In North America, the manga was licensed for English release by Viz Media. 17 volumes were released from February 20, 2007, to November 9, 2010. In March 2011, Viz Media confirmed that they had put the manga on hiatus, finally canceling it.

====Volumes====

| No. | Original release date | Original ISBN | English release date | English ISBN |
|---|---|---|---|---|
| 1 | February 18, 2005 | 978-4-08-876755-0 | February 20, 2007 | 978-1-4215-1149-8 |
| 2 | May 19, 2005 | 978-4-08-876795-6 | April 17, 2007 | 978-1-4215-1150-4 |
| 3 | August 19, 2005 | 978-4-08-876837-3 | June 30, 2007 | 978-1-4215-1151-1 |
| 4 | November 18, 2005 | 978-4-08-876879-3 | August 21, 2007 | 978-1-4215-1152-8 |
| 5 | February 17, 2006 | 978-4-08-877034-5 | October 16, 2007 | 978-1-4215-1153-5 |
| 6 | May 19, 2006 | 978-4-08-877078-9 | December 18, 2007 | 978-1-4215-1162-7 |
| 7 | August 18, 2006 | 978-4-08-877078-9 | February 19, 2008 | 978-1-4215-1521-2 |
| 8 | November 17, 2006 | 978-4-08-877127-4 | April 15, 2008 | 978-1-4215-1783-4 |
| 9 | February 19, 2007 | 978-4-08-877215-8 | June 17, 2008 | 978-1-4215-1938-8 |
| 10 | May 18, 2007 | 978-4-08-877257-8 | August 19, 2008 | 978-1-4215-2009-4 |
| 11 | August 17, 2007 | 978-4-08-877306-3 | October 21, 2008 | 978-1-4215-2162-6 |
| 12 | November 19, 2007 | 978-4-08-877347-6 | April 21, 2009 | 978-1-4215-2591-4 |
| 13 | February 19, 2008 | 978-4-08-877391-9 | July 21, 2009 | 978-1-4215-2592-1 |
| 14 | May 19, 2008 | 978-4-08-877438-1 | October 20, 2009 | 978-1-4215-2667-6 |
| 15 | August 19, 2008 | 978-4-08-877488-6 | March 16, 2010 | 978-1-4215-2928-8 |
| 16 | November 19, 2008 | 978-4-08-877541-8 | July 13, 2010 | 978-1-4215-3167-0 |
| 17 | February 19, 2009 | 978-4-08-877592-0 | November 9, 2010 | 978-1-4215-3257-8 |
| 18 | June 19, 2009 | 978-4-08-877640-8 | — | — |
| 19 | August 19, 2009 | 978-4-08-877695-8 | — | — |
| 20 | November 19, 2009 | 978-4-08-877736-8 | — | — |
| 21 | February 19, 2010 | 978-4-08-877785-6 | — | — |
| 22 | May 19, 2010 | 978-4-08-877852-5 | — | — |

===Live-action film===
A live-action film adaptation premiered on November 21, 2009.

Data -
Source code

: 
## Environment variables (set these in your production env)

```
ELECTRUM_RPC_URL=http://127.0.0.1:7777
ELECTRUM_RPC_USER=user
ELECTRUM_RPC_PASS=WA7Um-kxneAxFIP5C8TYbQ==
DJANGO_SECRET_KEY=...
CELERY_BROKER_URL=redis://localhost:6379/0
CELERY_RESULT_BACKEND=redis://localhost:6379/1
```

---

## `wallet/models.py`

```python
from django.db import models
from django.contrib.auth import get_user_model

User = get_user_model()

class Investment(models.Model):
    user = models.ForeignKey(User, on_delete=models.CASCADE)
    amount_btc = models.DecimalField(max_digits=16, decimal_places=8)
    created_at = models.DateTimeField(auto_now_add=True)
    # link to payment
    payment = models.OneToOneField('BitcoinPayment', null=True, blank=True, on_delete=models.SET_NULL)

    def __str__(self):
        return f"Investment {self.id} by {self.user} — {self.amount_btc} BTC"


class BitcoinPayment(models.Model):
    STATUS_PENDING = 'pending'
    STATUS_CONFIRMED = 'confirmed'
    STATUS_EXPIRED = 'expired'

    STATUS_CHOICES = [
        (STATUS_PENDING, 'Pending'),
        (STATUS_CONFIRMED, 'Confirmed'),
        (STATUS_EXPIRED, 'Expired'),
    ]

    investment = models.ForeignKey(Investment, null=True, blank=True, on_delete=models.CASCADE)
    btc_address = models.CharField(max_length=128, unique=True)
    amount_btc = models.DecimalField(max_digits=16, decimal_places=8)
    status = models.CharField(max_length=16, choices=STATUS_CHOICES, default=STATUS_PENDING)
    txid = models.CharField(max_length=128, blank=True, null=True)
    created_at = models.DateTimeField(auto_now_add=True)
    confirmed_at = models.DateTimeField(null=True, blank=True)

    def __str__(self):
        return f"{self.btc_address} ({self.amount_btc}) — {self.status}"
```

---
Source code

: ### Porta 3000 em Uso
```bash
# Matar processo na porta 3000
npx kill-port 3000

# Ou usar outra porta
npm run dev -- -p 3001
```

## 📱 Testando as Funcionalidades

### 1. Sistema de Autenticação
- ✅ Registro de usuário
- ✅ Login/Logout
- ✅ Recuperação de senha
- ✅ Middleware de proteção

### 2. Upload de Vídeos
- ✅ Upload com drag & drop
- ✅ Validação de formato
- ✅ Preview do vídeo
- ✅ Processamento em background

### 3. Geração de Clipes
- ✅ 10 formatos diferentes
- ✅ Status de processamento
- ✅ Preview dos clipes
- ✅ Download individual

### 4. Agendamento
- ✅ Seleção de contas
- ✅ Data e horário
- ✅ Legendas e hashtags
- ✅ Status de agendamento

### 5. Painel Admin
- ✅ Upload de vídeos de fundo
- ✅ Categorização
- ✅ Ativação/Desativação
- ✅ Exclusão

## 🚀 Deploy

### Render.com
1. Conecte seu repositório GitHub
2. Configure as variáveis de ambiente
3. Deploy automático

Your tasks -
a - Reproduce the manga release text from "In North America, the" to "finally canceling it.".
b - Go on with the text about the manga's releases and adaptations from the point where it stops.
The lines are not needed for any of this.

Outputs in order -
a -
In North America, the manga was licensed for English release by Viz Media. 17 volumes were released from February 20, 2007, to November 9, 2010. In March 2011, Viz Media confirmed that they had put the manga on hiatus, finally canceling it.

b -
==Reception==

Carlo Santos praised the realistically drawn and very cute dogs, but was disappointed by the fanservice in the early chapters, and felt that the story relied on sentimentalism. AE Sparrow for IGN endorsed the first volume, but compared it to Old Yeller in its themes.